SEMANÁRIO REGIONALISTA DE TORRES NOVAS | FUNDADO EM 1918 | ANO CI | Diretor: Nuno Vasco Batista Nunes | Quarta-feira, 16 Junho 2021, 11:17

Costa Rica: Campeã do Ecoturismo

Na semana passada, partilhámos com os leitores a nosso afecto pela Costa Rica. Uma nação que investiu na educação e possui um ambiente natural dos mais diversificados do planeta. É um modelo a seguir nos campos da democracia e do turismo ecológico. Será por certo um dos raros países “climaticamente neutros”. Por isso, julgamos oportuno louvar os políticos costarriquenhos.

Já aqui tínhamos mencionado que tem uma taxa de literacia superior à de Portugal, em consequência da atenção dada ao sistema educacional. Pela Constituição de 1869, tornou-se um dos primeiros países do mundo a tornar a educação obrigatória e gratuita. Na Lusalândia, só muito mais tarde (1911) é que se criou o ensino elementar obrigatório e gratuito.

Lembremos Óscar Arias Sánchez, o presidente que recebeu o Prémio Nobel da Paz em 1987. Após quase uma década de conflitos armados na Nicarágua e El Salvador, conseguiu negociar um acordo que propunha acabar com as hostilidades e levar a democracia aos países arrasados pela guerra. Os presidentes centro-americanos assinaram a 7 de agosto de 1987. O plano de Arias sucedeu onde outras tentativas tinham falhado.

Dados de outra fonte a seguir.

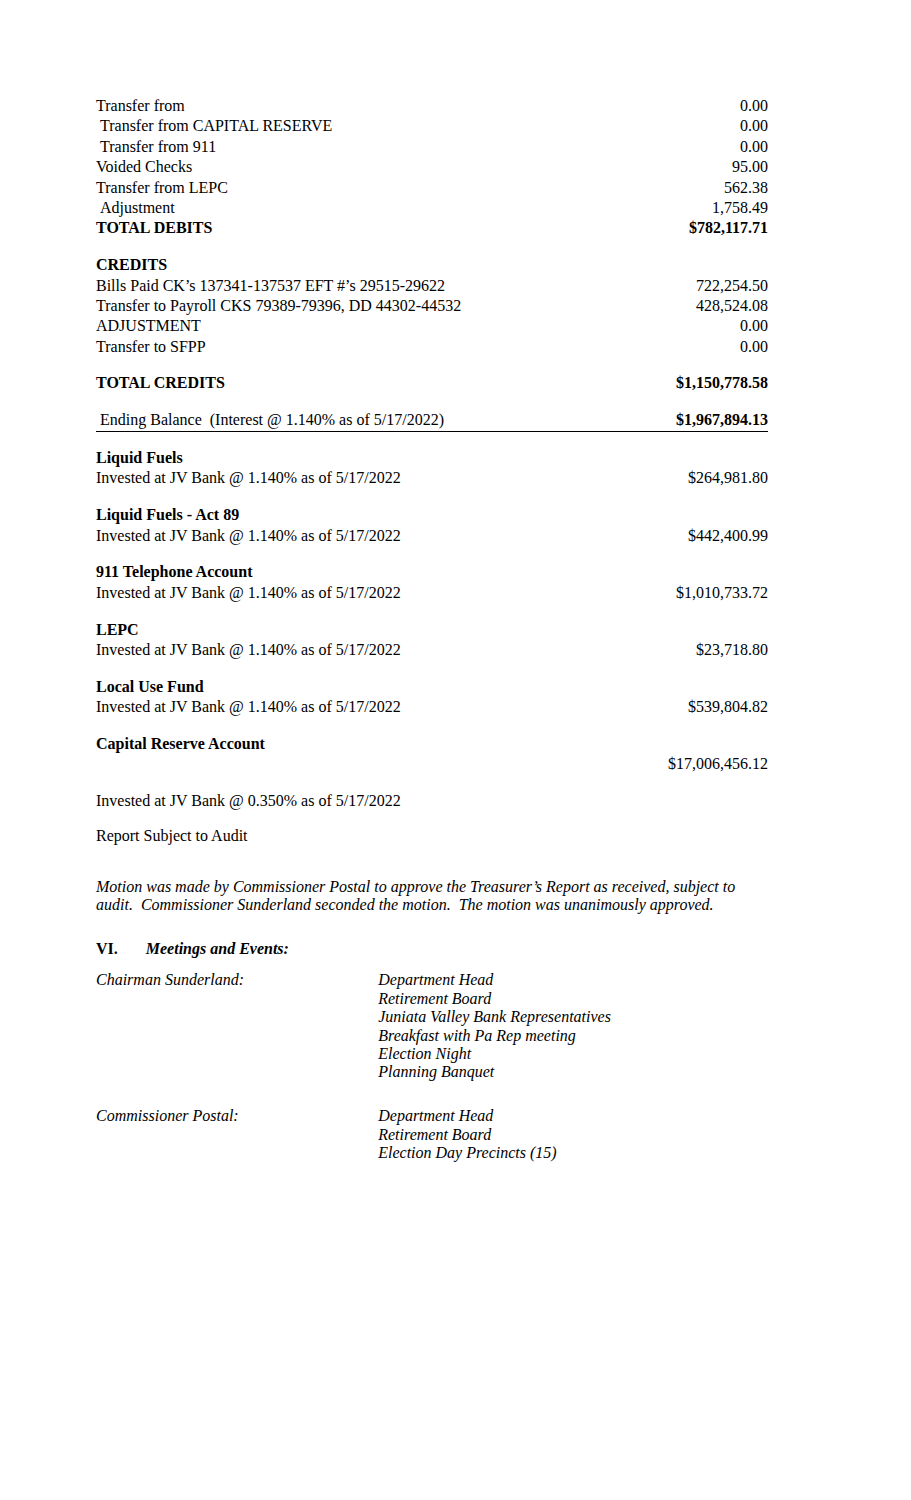| Transfer from | 0.00 |
| Transfer from CAPITAL RESERVE | 0.00 |
| Transfer from 911 | 0.00 |
| Voided Checks | 95.00 |
| Transfer from LEPC | 562.38 |
| Adjustment | 1,758.49 |
| TOTAL DEBITS | $782,117.71 |
| CREDITS | |
| Bills Paid CK’s 137341-137537 EFT #’s 29515-29622 | 722,254.50 |
| Transfer to Payroll CKS 79389-79396, DD 44302-44532 | 428,524.08 |
| ADJUSTMENT | 0.00 |
| Transfer to SFPP | 0.00 |
| TOTAL CREDITS | $1,150,778.58 |
| Ending Balance (Interest @ 1.140% as of 5/17/2022) | $1,967,894.13 |
| Liquid Fuels | |
| Invested at JV Bank @ 1.140% as of 5/17/2022 | $264,981.80 |
| Liquid Fuels - Act 89 | |
| Invested at JV Bank @ 1.140% as of 5/17/2022 | $442,400.99 |
| 911 Telephone Account | |
| Invested at JV Bank @ 1.140% as of 5/17/2022 | $1,010,733.72 |
| LEPC | |
| Invested at JV Bank @ 1.140% as of 5/17/2022 | $23,718.80 |
| Local Use Fund | |
| Invested at JV Bank @ 1.140% as of 5/17/2022 | $539,804.82 |
| Capital Reserve Account | |
| | $17,006,456.12 |
| Invested at JV Bank @ 0.350% as of 5/17/2022 | |
Report Subject to Audit
Motion was made by Commissioner Postal to approve the Treasurer’s Report as received, subject to audit. Commissioner Sunderland seconded the motion. The motion was unanimously approved.
VI. Meetings and Events:
| Chairman Sunderland: | Department Head Retirement Board Juniata Valley Bank Representatives Breakfast with Pa Rep meeting Election Night Planning Banquet |
| Commissioner Postal: | Department Head Retirement Board Election Day Precincts (15) |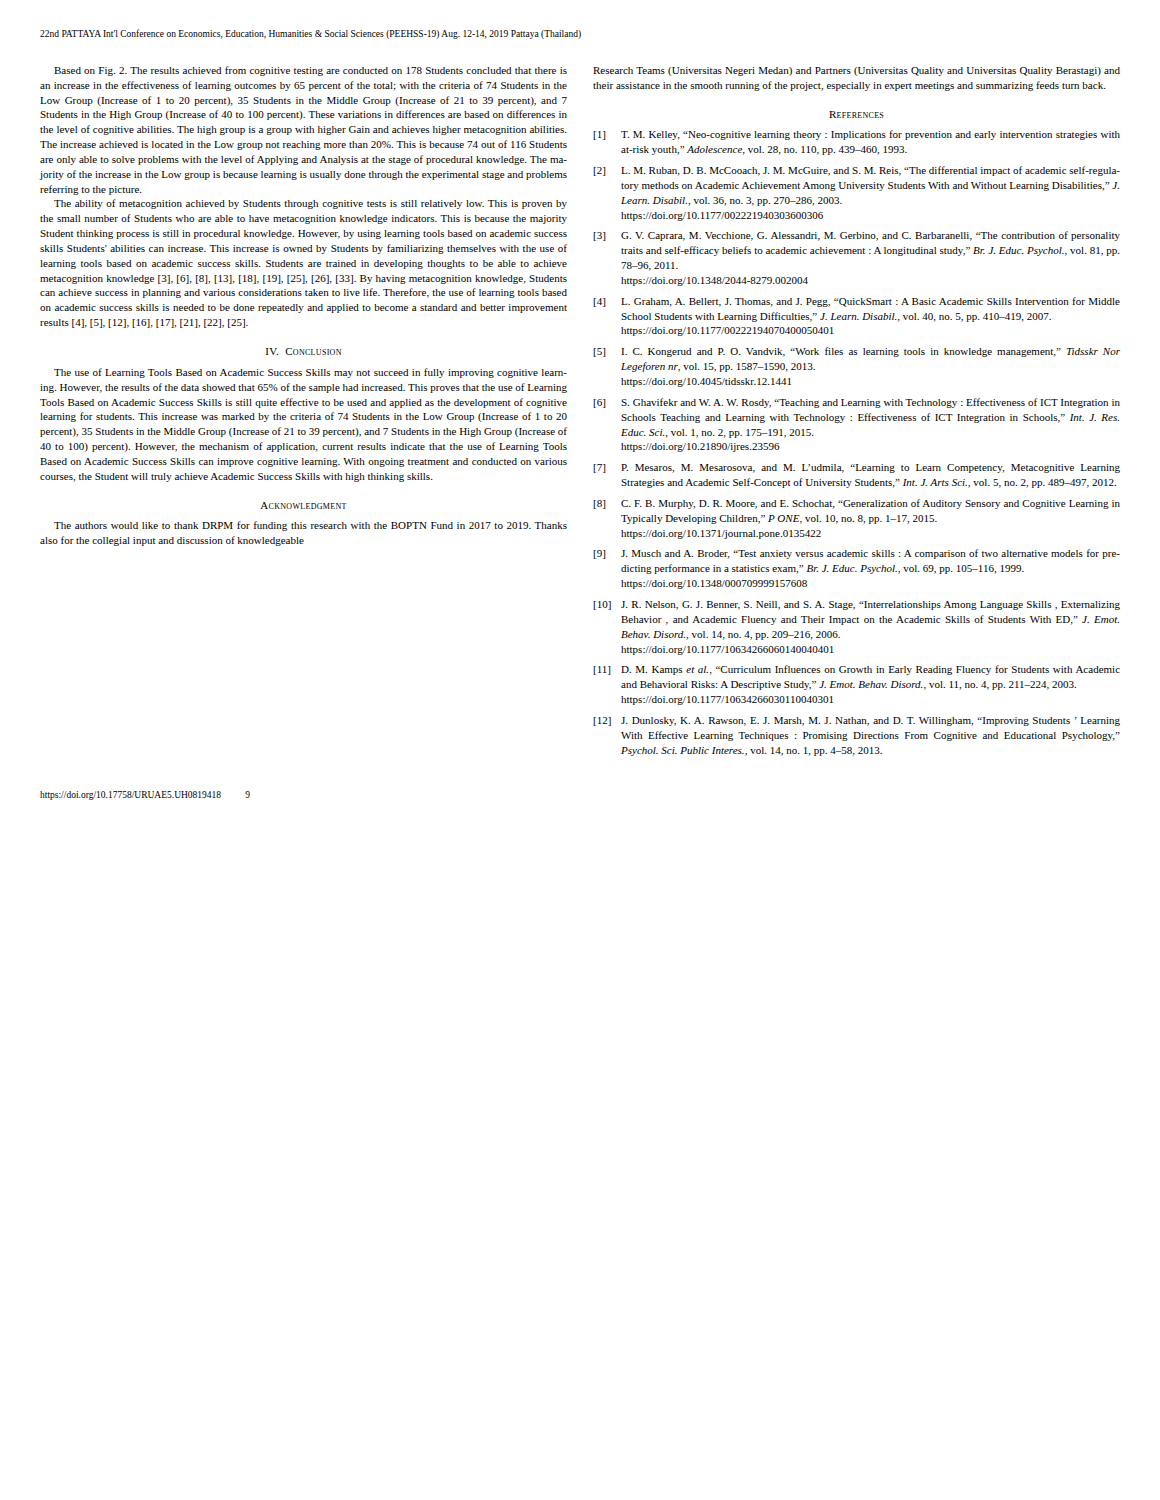22nd PATTAYA Int'l Conference on Economics, Education, Humanities & Social Sciences (PEEHSS-19) Aug. 12-14, 2019 Pattaya (Thailand)
Based on Fig. 2. The results achieved from cognitive testing are conducted on 178 Students concluded that there is an increase in the effectiveness of learning outcomes by 65 percent of the total; with the criteria of 74 Students in the Low Group (Increase of 1 to 20 percent), 35 Students in the Middle Group (Increase of 21 to 39 percent), and 7 Students in the High Group (Increase of 40 to 100 percent). These variations in differences are based on differences in the level of cognitive abilities. The high group is a group with higher Gain and achieves higher metacognition abilities. The increase achieved is located in the Low group not reaching more than 20%. This is because 74 out of 116 Students are only able to solve problems with the level of Applying and Analysis at the stage of procedural knowledge. The majority of the increase in the Low group is because learning is usually done through the experimental stage and problems referring to the picture.
The ability of metacognition achieved by Students through cognitive tests is still relatively low. This is proven by the small number of Students who are able to have metacognition knowledge indicators. This is because the majority Student thinking process is still in procedural knowledge. However, by using learning tools based on academic success skills Students' abilities can increase. This increase is owned by Students by familiarizing themselves with the use of learning tools based on academic success skills. Students are trained in developing thoughts to be able to achieve metacognition knowledge [3], [6], [8], [13], [18], [19], [25], [26], [33]. By having metacognition knowledge, Students can achieve success in planning and various considerations taken to live life. Therefore, the use of learning tools based on academic success skills is needed to be done repeatedly and applied to become a standard and better improvement results [4], [5], [12], [16], [17], [21], [22], [25].
IV. Conclusion
The use of Learning Tools Based on Academic Success Skills may not succeed in fully improving cognitive learning. However, the results of the data showed that 65% of the sample had increased. This proves that the use of Learning Tools Based on Academic Success Skills is still quite effective to be used and applied as the development of cognitive learning for students. This increase was marked by the criteria of 74 Students in the Low Group (Increase of 1 to 20 percent), 35 Students in the Middle Group (Increase of 21 to 39 percent), and 7 Students in the High Group (Increase of 40 to 100) percent). However, the mechanism of application, current results indicate that the use of Learning Tools Based on Academic Success Skills can improve cognitive learning. With ongoing treatment and conducted on various courses, the Student will truly achieve Academic Success Skills with high thinking skills.
Acknowledgment
The authors would like to thank DRPM for funding this research with the BOPTN Fund in 2017 to 2019. Thanks also for the collegial input and discussion of knowledgeable
Research Teams (Universitas Negeri Medan) and Partners (Universitas Quality and Universitas Quality Berastagi) and their assistance in the smooth running of the project, especially in expert meetings and summarizing feeds turn back.
References
[1]
T. M. Kelley, “Neo-cognitive learning theory : Implications for prevention and early intervention strategies with at-risk youth,” Adolescence, vol. 28, no. 110, pp. 439–460, 1993.
[2]
L. M. Ruban, D. B. McCooach, J. M. McGuire, and S. M. Reis, “The differential impact of academic self-regulatory methods on Academic Achievement Among University Students With and Without Learning Disabilities,” J. Learn. Disabil., vol. 36, no. 3, pp. 270–286, 2003. https://doi.org/10.1177/002221940303600306
[3]
G. V. Caprara, M. Vecchione, G. Alessandri, M. Gerbino, and C. Barbaranelli, “The contribution of personality traits and self-efficacy beliefs to academic achievement : A longitudinal study,” Br. J. Educ. Psychol., vol. 81, pp. 78–96, 2011. https://doi.org/10.1348/2044-8279.002004
[4]
L. Graham, A. Bellert, J. Thomas, and J. Pegg, “QuickSmart : A Basic Academic Skills Intervention for Middle School Students with Learning Difficulties,” J. Learn. Disabil., vol. 40, no. 5, pp. 410–419, 2007. https://doi.org/10.1177/00222194070400050401
[5]
I. C. Kongerud and P. O. Vandvik, “Work files as learning tools in knowledge management,” Tidsskr Nor Legeforen nr, vol. 15, pp. 1587–1590, 2013. https://doi.org/10.4045/tidsskr.12.1441
[6]
S. Ghavifekr and W. A. W. Rosdy, “Teaching and Learning with Technology : Effectiveness of ICT Integration in Schools Teaching and Learning with Technology : Effectiveness of ICT Integration in Schools,” Int. J. Res. Educ. Sci., vol. 1, no. 2, pp. 175–191, 2015. https://doi.org/10.21890/ijres.23596
[7]
P. Mesaros, M. Mesarosova, and M. L’udmila, “Learning to Learn Competency, Metacognitive Learning Strategies and Academic Self-Concept of University Students,” Int. J. Arts Sci., vol. 5, no. 2, pp. 489–497, 2012.
[8]
C. F. B. Murphy, D. R. Moore, and E. Schochat, “Generalization of Auditory Sensory and Cognitive Learning in Typically Developing Children,” P ONE, vol. 10, no. 8, pp. 1–17, 2015. https://doi.org/10.1371/journal.pone.0135422
[9]
J. Musch and A. Broder, “Test anxiety versus academic skills : A comparison of two alternative models for predicting performance in a statistics exam,” Br. J. Educ. Psychol., vol. 69, pp. 105–116, 1999. https://doi.org/10.1348/000709999157608
[10]
J. R. Nelson, G. J. Benner, S. Neill, and S. A. Stage, “Interrelationships Among Language Skills , Externalizing Behavior , and Academic Fluency and Their Impact on the Academic Skills of Students With ED,” J. Emot. Behav. Disord., vol. 14, no. 4, pp. 209–216, 2006. https://doi.org/10.1177/10634266060140040401
[11]
D. M. Kamps et al., “Curriculum Influences on Growth in Early Reading Fluency for Students with Academic and Behavioral Risks: A Descriptive Study,” J. Emot. Behav. Disord., vol. 11, no. 4, pp. 211–224, 2003. https://doi.org/10.1177/10634266030110040301
[12]
J. Dunlosky, K. A. Rawson, E. J. Marsh, M. J. Nathan, and D. T. Willingham, “Improving Students ’ Learning With Effective Learning Techniques : Promising Directions From Cognitive and Educational Psychology,” Psychol. Sci. Public Interes., vol. 14, no. 1, pp. 4–58, 2013.
https://doi.org/10.17758/URUAE5.UH0819418 9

Sim, é verdade. Na América Central, assolada pela violência e pela pobreza, há um país incrível, onde a ecologia e a educação constituem prioridades. Num futuro apontamento, escreveremos sobre os contrastes verificados ao atravessar a fronteira norte. A Nicarágua continua com um índice de desenvolvimento baixíssimo, apesar da “revolução sandinista” apoiada pelos seus velhos amigos cubanos e venezuelanos.

Os parques nacionais cobrem um quarto do território, as áreas arborizadas representam mais de metade do território. Existem 2.000 espécies distintas de árvores, 9.000 tipos de plantas com flores, incluindo mais de 1.200 géneros de orquídeas. A paisagem natural diversificada atrai pessoas de todas as latitudes para admirarem a beleza surpreendente da Costa Rica.

Nos últimos anos, o número de visitantes aumentou cerca de 20% por ano, totalizando hoje perto de dois milhões. Tornaram-se uma das principais fontes de receita, superando o conjunto da exportação de bananas, ananases e de café.

As principais zonas ecológicas também sustentam uma espantosa variedade de animais, insectos e pássaros, o que pode ser atribuído à localização entre a América do Norte e a América do Sul. A maioria das espécies de anfíbios são rãs e sapos, muitos dos quais brilhantemente coloridos. Contudo, o réptil mais comum é a iguana que pode crescer até 1,6 m de comprimento. Crocodilos e caimões habitam as várzeas húmidas de ambas as costas. Mesmo em praias bastante frequentadas, abundam as placas com avisos para não se nadar nem alimentar os crocodilos que por ventura apareçam.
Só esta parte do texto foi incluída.